- PROBLEM STATEMENT:
Omit images. Retype all entries verbatim.

<<<<

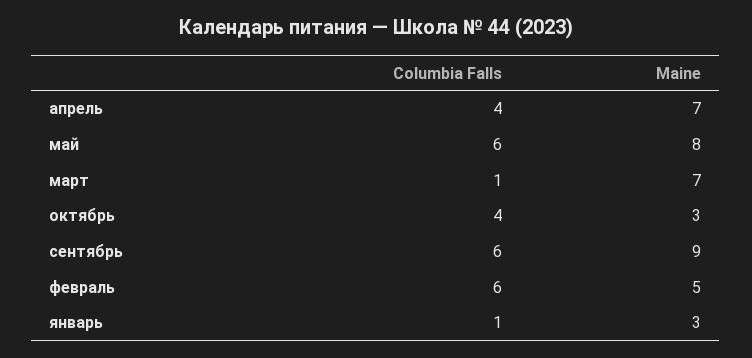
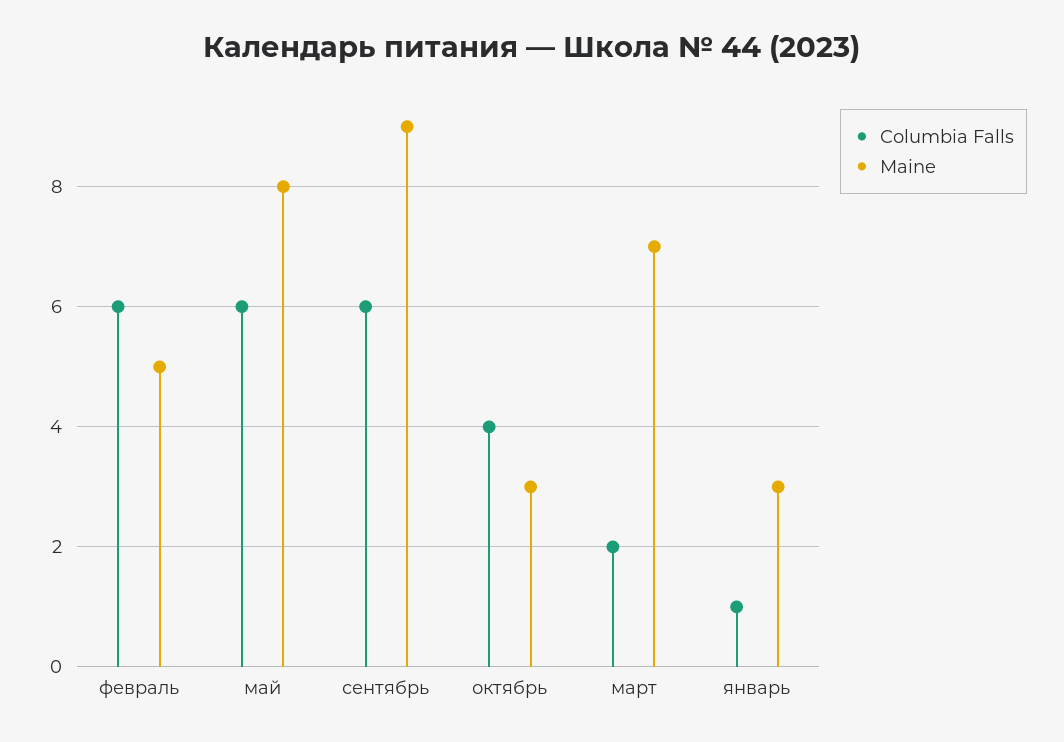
  {
    "Columbia Falls": {
-     "апрель": 4,
      "май": 6,
-     "март": 1,
+     "март": 2,
      "октябрь": 4,
      "сентябрь": 6,
      "февраль": 6,
      "январь": 1
    },
    "Maine": {
-     "апрель": 7,
      "май": 8,
      "март": 7,
      "октябрь": 3,
      "сентябрь": 9,
      "февраль": 5,
      "январь": 3
    }
  }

>>>>

- RESULT:
  {
    "Columbia Falls": {
-     "апрель": 4,
      "май": 6,
-     "март": 1,
+     "март": 2,
      "октябрь": 4,
      "сентябрь": 6,
      "февраль": 6,
      "январь": 1
    },
    "Maine": {
-     "апрель": 7,
      "май": 8,
      "март": 7,
      "октябрь": 3,
      "сентябрь": 9,
      "февраль": 5,
      "январь": 3
    }
  }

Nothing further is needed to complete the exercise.